VP:  What’s the weirdest thing that’s happened to you since you became involved in the world of music?

TG: Someone approached me in Waterstones and said ‘you’re a lot smaller in real life’. Then they walked away without saying another word.

VP: Time for the “Smash Hits” bit now. What are your favourite album, favourite film and favourite book?

TG: Easy! “Bryter Layter” by Nick Drake, the most beautiful and melancholy album ever made. “Historias Minimas”, an amazing road movie. “Les Miserables”, the greatest love story ever told shame about the war scenes though.

VP: If you had to choose a tagline or motto for Theoretical girl, what would it be?

TG: Half an inch taller than Kylie.




“Red Mist” Live By Theoretical Girl


“The Boy I Left Behind” Live By Theoretical Girl


Bookmark and Share

Add to Technorati Favorites

0 thoughts on “In Practice Not Theory –Theoretical Girl Interview”

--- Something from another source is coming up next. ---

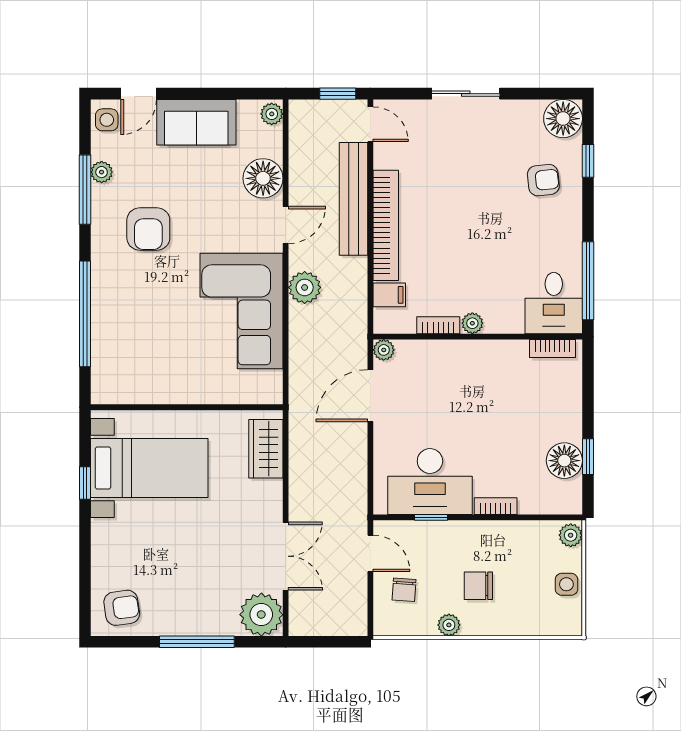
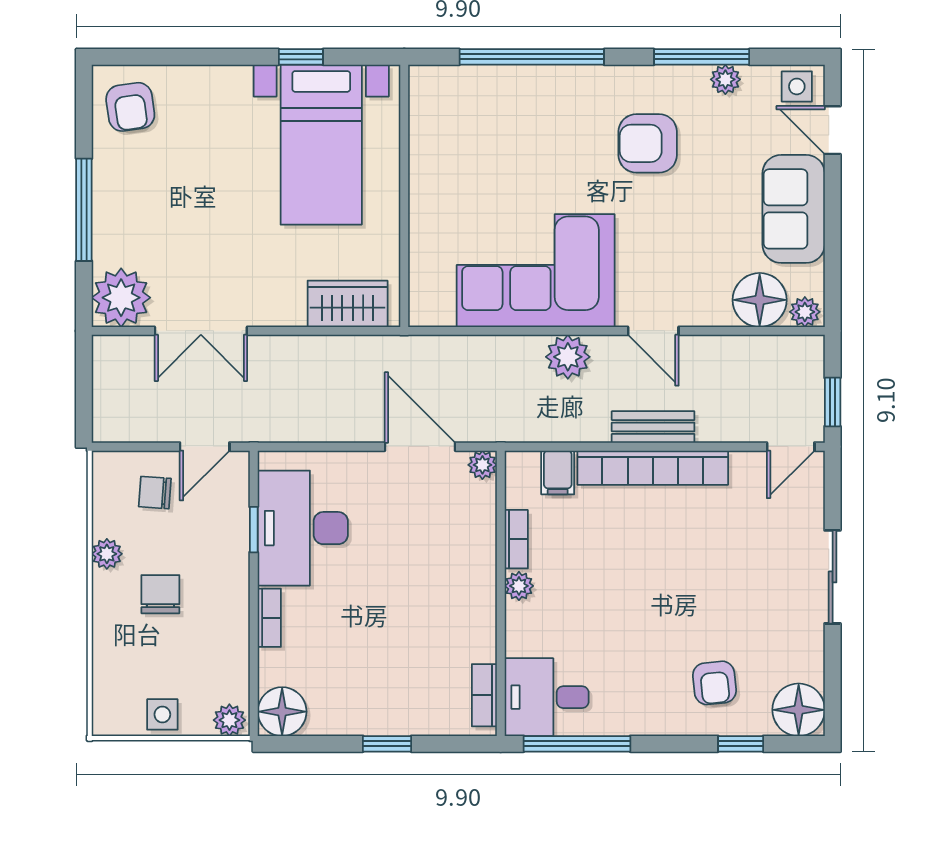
floor lamp: (263, 178) -> (760, 300), moved
bench: (354, 199) -> (653, 427), width x0.54, depth x0.82
window: (588, 457) -> (387, 744), moved
floor lamp: (564, 461) -> (282, 712), moved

  1. Well Mr Pip, IIf Theoretical Girl likes Elastica she may mot approve of your description of Blur,but it is very funny. Great piece and I really am looking forward to hearing more fromthis artist.Thank you.

  2. First up, great article, love the graphics too. Second its lovely to see some Theoretical Girl love getting spread around, shes truly great and deserves the praise here.. check her out folks

    and finally you are spot on about Blur.

  3. First off – brilliant first part of this feature. “Immense, yet strangely fragile egos” – that list is huge. However, it was by “artless cack-handed cut and paste” that I knew I was in for an entertaining ride.

    That covered – I’m intrigured by this “Theoretical Girl”. Its most unique that both of the videos you feature here are live. Not slick studio productions. I like what I’ve seen and read here.